1. When a server senses there is a change by https it confi file start to do connection tracking on it
2. Stop any new IP' from connecting to it via hiawatha or creating an iptables rul
3. As the current users session stop, and since you do such a good job of detecting and blocking attacks, this will occour soon then on most web server. Wait untill it goes quiesent then load new config.
4. Open that sever to new connections again.
5. Save the config and date it. Why not? Always good to roll back unless limited storage
The above works in that we believe the load balancer that is on top of an array of hiawtha servers is doing connection tracking tight and keeping traffic from same sources localized on the same server out of many it manages.
Nere
28 July 2015, 18:13
Hello Hugo,

I think what's much more important is Python 3 support in Hiawatha.
Do you think that you could do something for that?
Mark
29 July 2015, 07:03
I agree with the comment if your doing any of this by hand you're doing it wrong.

I think Hiawatha should concentrate on being a web server, and being the best one (cf https://github.com/h2o/h2o and http://blog.kazuhooku.com/2015/07/h2o-version-140-released-with.html). It is a specialist service app in a stack. Build (packer.io, Vagrant), Installation(Chef), Configuration(chef), Orchestration(Terraform, Karamel), service discovery (Consul) are also specialist tasks. Hiawatha could maybe provide out the box defaults/examples for slotting into these stacks, e.g. salt.

Hope that helps.
Hugo Leisink
29 July 2015, 08:41
@Nere: What is needed to support Python 3?
Alexander S
29 July 2015, 10:59
I used some paralell shell thing to restart/update the webserver and configs which included the webserver nodes IP with an include of a seperated, untouched file.

I usually don't use single point of failures or additional attack surfaces.
I mainly did a cdn thing, so the cfg was not changed too frequently, but when, the editing took some time, yes.

That https config thing could really be interesting though, I like the idea of setting up a php script that listens to specific POSTs and sends back a configuration.

Running python3 with hiawatha? Interesting.

Heres a python doc on how to use python in the web, that might be helpful or gives an idea:
https://docs.python.org/3/howto/webservers.html
Paolo
3 August 2015, 14:15
I think too that a contol panel would be a boost feature.
Excluding a DB solution, what about the possibility to save config file in JSON format?
Easy to encode and decode ---> easy creation of a web panel in any language available.
My 2c.
faelar
11 August 2015, 21:00
I work as a system administrator for a ISP. We try to avoid restarting apache but do not fear to do so when a simple "reload" is not sufficient.
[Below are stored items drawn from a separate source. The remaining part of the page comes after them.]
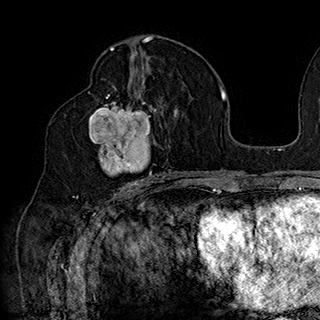
Breast MRI (dynamic contrast-enhanced), one axial slice. Position 95 of 180 along the scan axis. Cropped to one breast. Dynamic contrast-enhanced series, time point 2 of 7 at this slice position (early post-contrast). 1.5 T. TE 2.8 ms, TR 5.4 ms. 320 × 320 image matrix, field of view 225 × 225 mm. Female patient.
Outlined on this slice (semi-automatically segmented with operator editing):
- enhancing-tissue mask used for the functional tumour volume (all voxels passing the contrast-enhancement thresholds inside the analysis volume; usually the tumour): box from (x=88, y=90) to (x=167, y=186) px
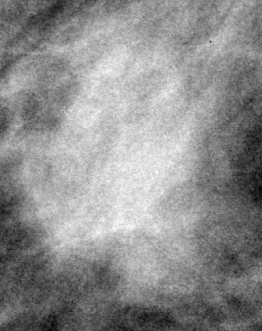
Region of interest cut from a scanned film mammogram (one marked finding); right breast; MLO view; BI-RADS breast density category 2 (scale 1–4).
Finding: mass, shape irregular, margins spiculated; BI-RADS assessment category 5; subtlety rating 4 on a 1 (subtle) to 5 (obvious) scale; pathology (as recorded): malignant.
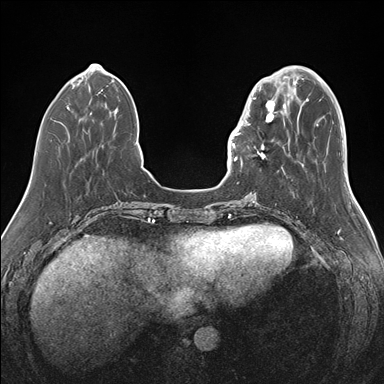
Breast MRI (dynamic contrast-enhanced), one axial slice. Slice 45 of 176 in the series (ordered by position). Dynamic contrast-enhanced series, time point 2 of 7 at this slice position (early post-contrast). 1.5 T. TE 1.5 ms, TR 4.1 ms. 1.1 mm slice thickness. 384 × 384 image matrix, field of view 340 × 340 mm. Female patient.
Structures marked on this image (semi-automatic segmentation, software-assisted and operator-edited):
- enhancing-tissue mask used for the functional tumour volume (all voxels passing the contrast-enhancement thresholds inside the analysis volume; usually the tumour): bounding box [x1, y1, x2, y2] px = [239, 87, 283, 169]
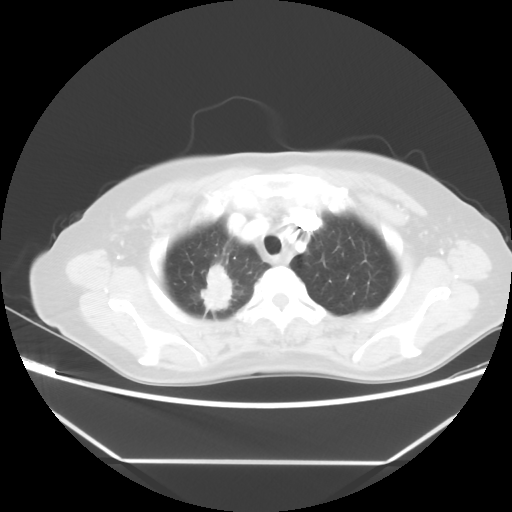
Chest CT, one axial slice; slice 42 of 48 in the series (ordered by position); lung window (W 1500 / L -600 HU); 512 × 512 image matrix, field of view 360 × 360 mm. Female patient, age 65 years. Case-level facts recorded for this patient, not image findings: clinical TNM (as recorded): T1c N1 M1.
Outlined on this slice (bounding box drawn by a radiologist):
- lung tumour (recorded histology: adenocarcinoma): bounding box (x1, y1, x2, y2) in pixels: (200, 261, 232, 312)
Maybe the best solution is to allow the reloading of "simple" (if there is such a thing) changes, and require a full restart for more sensible stuff.

I don't care about a web interface/panel, hiawatha configuration is more than clear to me and we only use CLI for that kind of administration.

On important point you should target if you aim for production, is to add the ability to easily generate as many metrics as possible. I never tried hiawatha monitor, but we already have many tools and services (cacti, nagios, crappy-internal-app...). I can't install a full LAMP stack to have yet another thing to look at while working. I would like to see something as clean as the rest of hiawatha : an option to drop data in a easily parsable file.

On a side note, the keyword for python support is "WSGI"
Rune
12 September 2015, 17:29
If the configuration has been changed and the webserver needs to be reloaded then maybe it could be possible to start a new web server that will take care of new connections and when all old connections are closed then the old instance is closed down.
Hugo Leisink
12 September 2015, 17:31
That won't work, because then both instances need to bind to the same ports. That's not possible. But thanks for the idea anyway.